__STATED EXERCISE__. Transcribe the passage of the commentary on Netanyahu's UN speech from "This is part" to "United Nations’ kitsch.".

__DOCUMENT TEXT__.

----

This is part of Marc H. Ellis’s “Exile and the Prophetic” feature for Mondoweiss. To read the entire series visit the archive page.
An original take on Benjamin Netanyahu’s speech before the United Nations yesterday is hard to find. It isn’t easy to creatively analyze United Nations’ kitsch.
Kitsch can be sentimental. Netanyahu’s speech had that. Kitsch can be vulgar. Netanyahu covered that angle, too. Netanyahu left his cartoon props from last year’s speech behind. Thus he didn’t employ another aspect of kitsch – tackiness. Or did he?
Iran, Iran, Iran. Without one nuclear weapon and without any real sense of how close Iran is to that one nuclear weapon, nowhere in his address did Netanyahu allude to Israel’s ultimate threat – to retaliate with its many nuclear weapons.
Why not threaten to use Israel’s ace in the hole? The rhetorical drama alone would be worth it. Because Israel won’t admit it has one nuclear weapon, let alone the scores everyone knows it has.
On the Palestinians, the real issue, Netanyahu continued in a rote mode, contrasting his honesty with Iran’s dishonesty:
Israel welcomes engagement with the wider Arab world. We hope that our common interests and common challenges will help us forge a more peaceful future. And Israel’s — continues to seek an historic compromise with our Palestinian neighbors, one that ends our conflict once and for all. We want peace based on security and mutual recognition, in which a demilitarized Palestinian state recognizes the Jewish state of Israel. I remain committed to achieving an historic reconciliation and building a better future for Israelis and Palestinians alike.
Now, I have no illusions about how difficult this will be to achieve. Twenty years ago, the peace process between Israel and the Palestinians began. Six Israeli prime ministers, myself included, have not succeeded at achieving peace with the Palestinians. My predecessors were prepared to make painful concessions. So am I. But so far the Palestinian leaders haven’t been prepared to offer the painful concessions they must make in order to end the conflict.
For peace to be achieved, the Palestinians must finally recognize the Jewish state, and Israel’s security needs must be met.
Israel’s painful concessions are like Iran’s one nuclear weapon, a fantasy concocted for an audience that doesn’t believe a word Netanyahu says. Netanyahu’s so-called concessions are without specifics – as in where are Israel’s borders, what will happen with Israel’s settlements and how a Palestinian state can be achieved where there is so little land, no continuity, no military and no foreign policy allowed. Israel’s concessions are unilateral power grabs.

----

__RECORD EXCERPTS__.
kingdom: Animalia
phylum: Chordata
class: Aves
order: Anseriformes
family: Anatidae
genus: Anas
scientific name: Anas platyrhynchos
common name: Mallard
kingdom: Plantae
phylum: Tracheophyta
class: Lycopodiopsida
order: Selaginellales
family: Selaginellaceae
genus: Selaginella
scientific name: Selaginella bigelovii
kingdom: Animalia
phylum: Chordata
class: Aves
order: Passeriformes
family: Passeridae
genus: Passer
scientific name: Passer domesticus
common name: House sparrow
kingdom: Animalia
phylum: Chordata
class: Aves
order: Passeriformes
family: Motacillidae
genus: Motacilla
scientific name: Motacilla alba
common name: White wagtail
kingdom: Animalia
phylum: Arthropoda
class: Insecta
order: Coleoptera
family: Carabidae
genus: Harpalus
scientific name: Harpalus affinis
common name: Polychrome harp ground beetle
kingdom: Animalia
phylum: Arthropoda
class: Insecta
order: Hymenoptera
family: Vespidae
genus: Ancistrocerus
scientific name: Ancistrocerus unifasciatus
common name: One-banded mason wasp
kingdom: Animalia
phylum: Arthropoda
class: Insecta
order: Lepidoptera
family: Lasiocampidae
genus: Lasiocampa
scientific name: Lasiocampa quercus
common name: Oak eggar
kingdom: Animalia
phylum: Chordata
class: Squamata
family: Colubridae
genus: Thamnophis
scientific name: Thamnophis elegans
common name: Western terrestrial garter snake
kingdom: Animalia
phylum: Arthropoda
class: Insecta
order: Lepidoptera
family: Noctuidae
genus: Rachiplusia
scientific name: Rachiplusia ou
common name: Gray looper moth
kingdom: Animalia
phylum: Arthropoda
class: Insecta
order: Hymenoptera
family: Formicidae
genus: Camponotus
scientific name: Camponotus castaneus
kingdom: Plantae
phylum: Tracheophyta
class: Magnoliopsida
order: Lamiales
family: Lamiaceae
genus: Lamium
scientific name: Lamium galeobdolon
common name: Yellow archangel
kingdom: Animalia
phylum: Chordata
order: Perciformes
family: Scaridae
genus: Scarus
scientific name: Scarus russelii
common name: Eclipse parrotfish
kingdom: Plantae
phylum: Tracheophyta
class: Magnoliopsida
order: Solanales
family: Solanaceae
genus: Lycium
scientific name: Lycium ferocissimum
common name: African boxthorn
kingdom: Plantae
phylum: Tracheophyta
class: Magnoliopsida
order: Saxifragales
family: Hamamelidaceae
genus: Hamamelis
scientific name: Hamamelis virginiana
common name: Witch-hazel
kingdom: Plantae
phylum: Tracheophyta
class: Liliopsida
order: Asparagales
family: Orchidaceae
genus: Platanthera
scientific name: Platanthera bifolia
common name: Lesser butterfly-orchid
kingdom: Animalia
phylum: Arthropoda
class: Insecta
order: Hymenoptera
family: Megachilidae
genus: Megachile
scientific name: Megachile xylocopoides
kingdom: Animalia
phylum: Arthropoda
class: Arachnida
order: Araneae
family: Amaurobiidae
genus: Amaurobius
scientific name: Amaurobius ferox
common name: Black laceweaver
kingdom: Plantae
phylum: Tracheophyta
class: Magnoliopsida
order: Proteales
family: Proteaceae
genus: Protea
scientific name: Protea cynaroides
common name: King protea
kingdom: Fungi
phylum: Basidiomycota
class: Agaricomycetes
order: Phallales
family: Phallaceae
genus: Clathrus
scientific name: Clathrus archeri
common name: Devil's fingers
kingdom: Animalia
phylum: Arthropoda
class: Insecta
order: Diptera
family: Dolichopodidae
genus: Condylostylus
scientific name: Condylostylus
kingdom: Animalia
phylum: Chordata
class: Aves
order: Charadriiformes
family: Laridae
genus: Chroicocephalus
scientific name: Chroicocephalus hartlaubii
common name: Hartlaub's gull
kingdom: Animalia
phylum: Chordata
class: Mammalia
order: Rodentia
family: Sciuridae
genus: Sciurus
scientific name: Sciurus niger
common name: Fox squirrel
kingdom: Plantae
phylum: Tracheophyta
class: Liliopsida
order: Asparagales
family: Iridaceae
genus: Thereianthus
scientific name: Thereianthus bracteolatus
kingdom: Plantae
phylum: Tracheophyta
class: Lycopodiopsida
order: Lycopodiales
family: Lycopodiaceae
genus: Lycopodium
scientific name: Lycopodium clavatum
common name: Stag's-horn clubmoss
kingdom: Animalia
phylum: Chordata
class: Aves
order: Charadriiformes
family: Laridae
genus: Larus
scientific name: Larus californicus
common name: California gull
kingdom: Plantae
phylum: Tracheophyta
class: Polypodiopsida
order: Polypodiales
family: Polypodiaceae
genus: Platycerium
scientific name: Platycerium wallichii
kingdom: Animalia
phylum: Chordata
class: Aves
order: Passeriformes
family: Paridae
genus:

----

__SOLVED PROBLEM__.
This is part of Marc H. Ellis’s “Exile and the Prophetic” feature for Mondoweiss. To read the entire series visit the archive page.
An original take on Benjamin Netanyahu’s speech before the United Nations yesterday is hard to find. It isn’t easy to creatively analyze United Nations’ kitsch.